After establishing the category of foreseeable physical injury was applicable, the Dissent turned their mind to whether the injury was reasonably foreseeable. The Dissent noted reasonable foreseeability is a relatively low threshold:
 Reasonable foreseeability represents a low threshold and is “usually quite easy to overcome”. At this point, a plaintiff must merely provide evidence to “persuade the court that the risk of the type of damage that occurred was reasonably foreseeable to the class of plaintiff that was damaged”. Where a plaintiff has already sustained injury, it is rare for a court to find that a duty of care is not established for a lack of reasonably foreseeable harm. … The Dissent found the physical injury to the Plaintiff was foreseeable. They rejected the notion the risk of theft does not include the risk of theft by minors unless there is further evidence to support this conclusion.
The Dissent found no authority to support this conclusion; instead finding a minor was no less likely to steal a vehicle than any other individual.
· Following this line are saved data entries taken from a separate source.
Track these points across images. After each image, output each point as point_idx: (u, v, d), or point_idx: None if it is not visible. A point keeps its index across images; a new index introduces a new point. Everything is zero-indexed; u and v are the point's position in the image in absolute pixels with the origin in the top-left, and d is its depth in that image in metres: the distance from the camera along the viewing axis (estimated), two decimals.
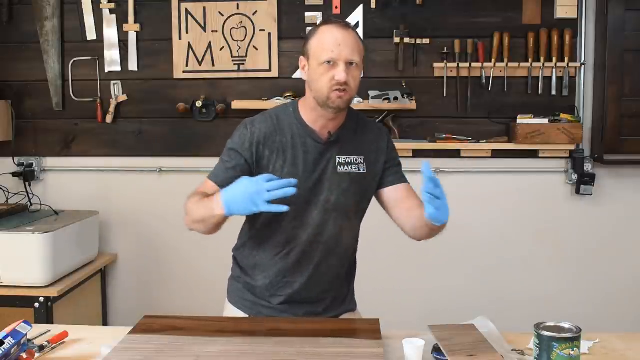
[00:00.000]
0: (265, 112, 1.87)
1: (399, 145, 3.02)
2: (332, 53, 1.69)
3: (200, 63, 3.18)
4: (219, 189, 1.75)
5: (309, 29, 3.10)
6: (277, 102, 3.05)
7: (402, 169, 1.92)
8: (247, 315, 1.89)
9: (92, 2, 3.19)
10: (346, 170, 1.80)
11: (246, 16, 3.15)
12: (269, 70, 3.16)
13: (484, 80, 3.08)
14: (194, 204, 1.74)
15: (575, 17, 3.06)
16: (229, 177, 1.77)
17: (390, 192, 1.87)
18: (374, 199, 1.91)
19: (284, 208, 1.59)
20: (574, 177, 3.12)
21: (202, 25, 3.16)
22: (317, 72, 1.72)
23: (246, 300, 1.90)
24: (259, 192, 1.58)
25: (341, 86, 1.69)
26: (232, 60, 3.18)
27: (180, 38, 3.18)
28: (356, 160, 1.81)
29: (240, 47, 3.17)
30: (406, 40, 3.08)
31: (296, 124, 1.81)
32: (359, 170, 1.81)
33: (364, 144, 1.84)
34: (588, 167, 3.10)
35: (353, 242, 1.92)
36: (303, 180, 1.76)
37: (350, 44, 1.71)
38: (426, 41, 3.09)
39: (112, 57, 3.22)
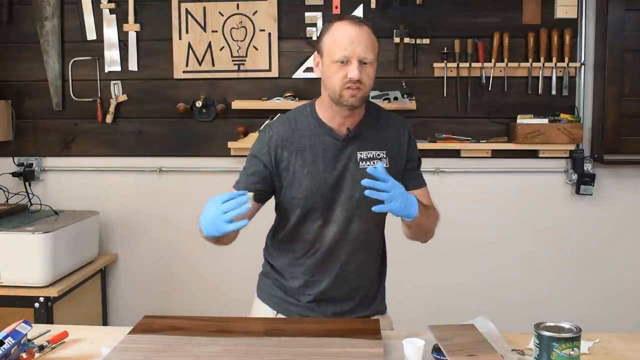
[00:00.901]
0: (285, 114, 1.88)
1: None
2: (345, 51, 1.69)
3: (200, 63, 3.18)
4: None
5: (309, 29, 3.11)
6: (277, 102, 3.05)
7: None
8: (275, 312, 1.89)
9: (92, 2, 3.19)
10: (369, 165, 1.77)
11: (246, 16, 3.15)
12: (269, 70, 3.16)
13: (484, 80, 3.08)
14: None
15: (575, 17, 3.06)
16: (249, 183, 1.80)
17: None
18: None
19: (243, 223, 1.55)
20: (574, 177, 3.12)
21: (202, 25, 3.16)
22: (330, 69, 1.71)
23: (275, 297, 1.90)
24: (217, 217, 1.56)
25: (354, 84, 1.69)
26: (232, 60, 3.18)
27: (180, 38, 3.18)
28: (378, 155, 1.80)
29: (240, 47, 3.17)
30: (406, 40, 3.08)
31: (314, 123, 1.80)
32: (383, 165, 1.79)
33: (386, 139, 1.83)
34: (588, 167, 3.11)
35: (380, 239, 1.91)
36: (324, 178, 1.77)
37: (363, 41, 1.71)
38: (426, 41, 3.09)
39: (112, 57, 3.22)
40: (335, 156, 1.78)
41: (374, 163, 1.78)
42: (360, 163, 1.78)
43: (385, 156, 1.81)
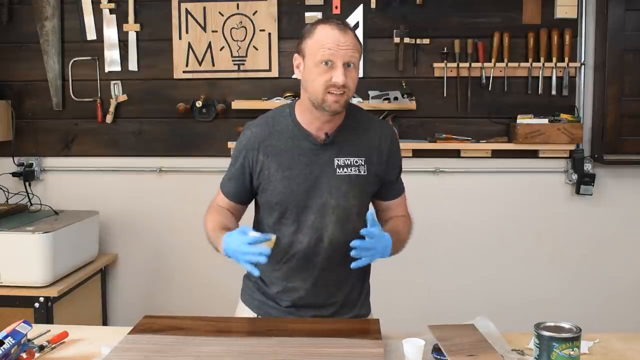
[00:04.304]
0: (265, 114, 1.86)
1: None
2: (330, 52, 1.64)
3: (200, 63, 3.18)
4: (227, 200, 1.85)
5: None
6: (277, 102, 3.05)
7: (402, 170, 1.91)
8: (255, 315, 1.89)
9: (92, 2, 3.19)
10: (346, 172, 1.75)
11: (246, 16, 3.15)
12: (269, 70, 3.16)
13: (484, 80, 3.08)
14: (209, 230, 1.77)
15: (575, 17, 3.06)
16: (231, 188, 1.85)
17: (383, 204, 1.89)
18: None
19: (255, 272, 1.63)
20: (574, 177, 3.12)
21: (202, 25, 3.16)
22: (313, 72, 1.67)
23: (255, 300, 1.90)
24: (238, 252, 1.62)
25: (338, 89, 1.65)
26: (232, 60, 3.18)
27: (180, 38, 3.18)
28: (356, 162, 1.77)
29: (240, 47, 3.17)
30: (406, 40, 3.08)
31: (292, 126, 1.77)
32: (359, 172, 1.77)
33: (365, 145, 1.79)
34: (588, 167, 3.10)
35: None
36: (299, 183, 1.74)
37: (349, 44, 1.66)
38: (426, 41, 3.09)
39: (112, 57, 3.22)
40: (311, 161, 1.75)
41: (351, 170, 1.76)
42: (338, 169, 1.75)
43: (363, 163, 1.77)
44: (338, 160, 1.76)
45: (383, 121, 1.92)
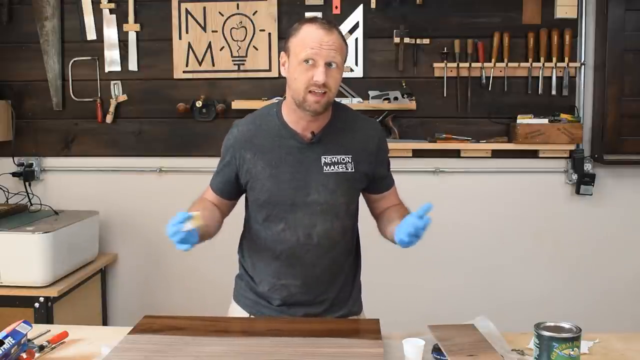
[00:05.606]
0: (253, 113, 1.88)
1: (399, 145, 3.05)
2: (312, 51, 1.65)
3: (200, 63, 3.18)
4: (215, 195, 1.86)
5: None
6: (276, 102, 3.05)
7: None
8: (248, 314, 1.89)
9: (92, 2, 3.19)
10: (333, 170, 1.76)
11: (246, 16, 3.15)
12: (269, 70, 3.16)
13: (484, 80, 3.08)
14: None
15: (575, 17, 3.06)
16: (218, 183, 1.86)
17: (375, 196, 1.90)
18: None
19: (183, 247, 1.58)
20: (574, 177, 3.12)
21: (202, 25, 3.17)
22: (296, 70, 1.68)
23: (247, 299, 1.91)
24: (169, 236, 1.58)
25: (319, 88, 1.66)
26: (232, 60, 3.18)
27: (180, 38, 3.18)
28: (343, 159, 1.78)
29: (240, 47, 3.17)
30: (406, 40, 3.08)
31: (278, 125, 1.78)
32: (347, 169, 1.77)
33: (352, 143, 1.79)
34: (588, 167, 3.10)
35: (348, 242, 1.89)
36: (286, 182, 1.75)
37: (332, 44, 1.66)
38: (426, 41, 3.09)
39: (112, 57, 3.22)
40: (298, 160, 1.76)
41: (338, 167, 1.76)
42: (325, 167, 1.76)
43: (350, 160, 1.78)
44: (325, 158, 1.77)
45: (370, 120, 1.91)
There was sufficient evidence to support the trial judge’s conclusion physical injury to the Plaintiff was reasonably foreseeable and the Dissent would have dismissed the appeal.
This decision reinforces the importance of considering the facts of each and every case. Simply because there is a risk of theft does not automatically translate into the risk of harm. There must be information in the situation at hand which suggests a stolen vehicle will be operated dangerously. Furthermore, there is no onus to onus to protect against the risk of theft by minors unless there is evidence to suggest the Defendant’s premises was known to attract minors. As such, personal injury was not the foreseeable result of a minor following theft of a vehicle.
Moving forward, this decision will likely result in increased litigation with respect to the duty of care and foreseeability of harm. The Supreme Court of Canada has concluded the previously accepted categories for establishing the duty of care, such as the foreseeability of physical injury, may not be applicable in certain situations. As such, this will likely lead to greater litigation in cases where counsel attempt to rely on traditionally accepted categories for establishing the duty of care.